This1 is an attempt to define and explain the semantic web for a lay audience, though it should be remembered that I am a member of that audience myself…
It is a commonplace that we are drowning in information, and nowhere is this “information overload” more apparent than in scientific research. The National Library of Medicine’s literature database, PubMed, is searched more than 60 million times a month and contains almost 19 million records from more than 5300 journals — still only a fraction of the approximately 15,000 active, refereed, scientific journals listed in Ulrich’s Periodicals Directory2. GenBank, the world’s foremost repository of nucleic acid sequence information, contains roughly 100 billion bases in 100 million sequence records, and is growing at an exponentially increasing rate that is currently in excess of 50,000 records per day. Unlike PubMed and GenBank, which are cross-disciplinary databases, the Nucleic Acids Research Molecular Biology Database Collection is a carefully curated list of high-value specialist resources; it currently lists 1170 distinct, largely non-overlapping databases. I could go on, but you get the point3.
As things stand, researchers talk to researchers and use computers to facilitate that conversation; what we need is for computers to be able to talk to computers. To cope with (literally) inhuman volumes of data, we need that data to start making sense to machines, so that they can do something no human brain can do: process all of it. We need to make it possible for machines to transfer richly interconnected data among themselves, mix and remix it, generate new connections, filter it, process it, transform it, and output the results to formats and interfaces that make sense to human brains — substrates on which we can carry out the sorts of synthetic, creative thinking that computers cannot do.

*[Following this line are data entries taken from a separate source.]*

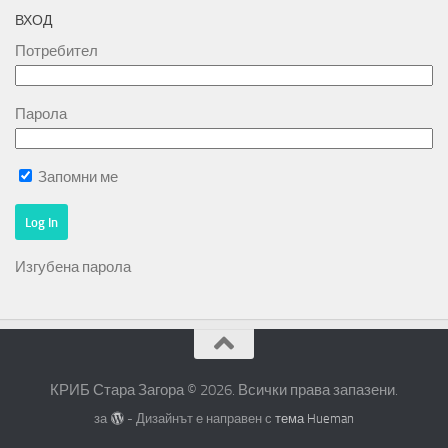
ВХОД
Потребител
Парола
Запомни ме
Изгубена парола
КРИБ Стара Загора © 2026. Всички права запазени.
за
- Дизайнът е направен с
тема Hueman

We need a man-machine partnership in which both partners can do what they do best, and that means we need the semantic web.
The semantic web is the outcome of processes and frameworks with which computers can manipulate data in a way that makes it accessible by human brains. It is built on the standards and metadata — information about data — that are required for automated data exchange and processing, which in turn is required to create machine-generated, human-scale summaries, skeletons, outlines and other representations of, and interfaces with, the entire knowledge corpus.
Here’s an example. Human brains have no trouble processing the following data:
Another reason for opening access to research. Wilbanks J. BMJ. 333:1306-8 (2006).
To you, that’s a reference; but to a computer, it’s just a string of text. What a computer needs is information (metatada) about each substring:
Title: Another reason for opening access to research.
Author: Wilbanks, J
Journal: British Medical Journal
Now the computer “knows” which letters identify John, which constitute the title of the article, and so on. If you set the standards up properly, it even “knows” that Wilbanks is the surname and J the first initial, and so on into ever finer grained properties.
Now imagine you had, oh, say, about 19 million such records. A human brain cannot do anything useful with such a database, but a computer can — which is exactly why we can ask PubMed human-scale questions like “how many papers did J Wilbanks publish between 2000 and 2009?”, or “show me all the papers with “access to research” in the title”.
Now multiply that — the ability to ask human-scale questions of a mass of information far too large for any human brain to absorb or process — by thousands of different types of information (text, gene sequences, chemical formulae, microarray results, etc etc), millions of individual records within each data type, recorded in thousands of journals and databases, produced by hundreds of thousands of laboratories, libraries and garage hackers. Imagine what we could learn if we could query all of that information on a human scale.
There: that’s a glimpse of the potential power of the semantic web.
1 This entry started life as an early draft of a letter in support of John Wilbanks’ application for a TED fellowship. We didn’t get enough signatures in time, so it never was even sent. My apologies to those people who did sign on; if John re-applies I’ll try again, with better planning!
2 tickboxes = active, refereed, scholarly/academic; search = LC Classification Number for [Q* OR R* OR S* OR T* OR U* OR V*]
3In fact, I’m always on the lookout for more good examples of the “data deluge” and the rapid progress of science and tech; post ’em (in comments) if you got ’em.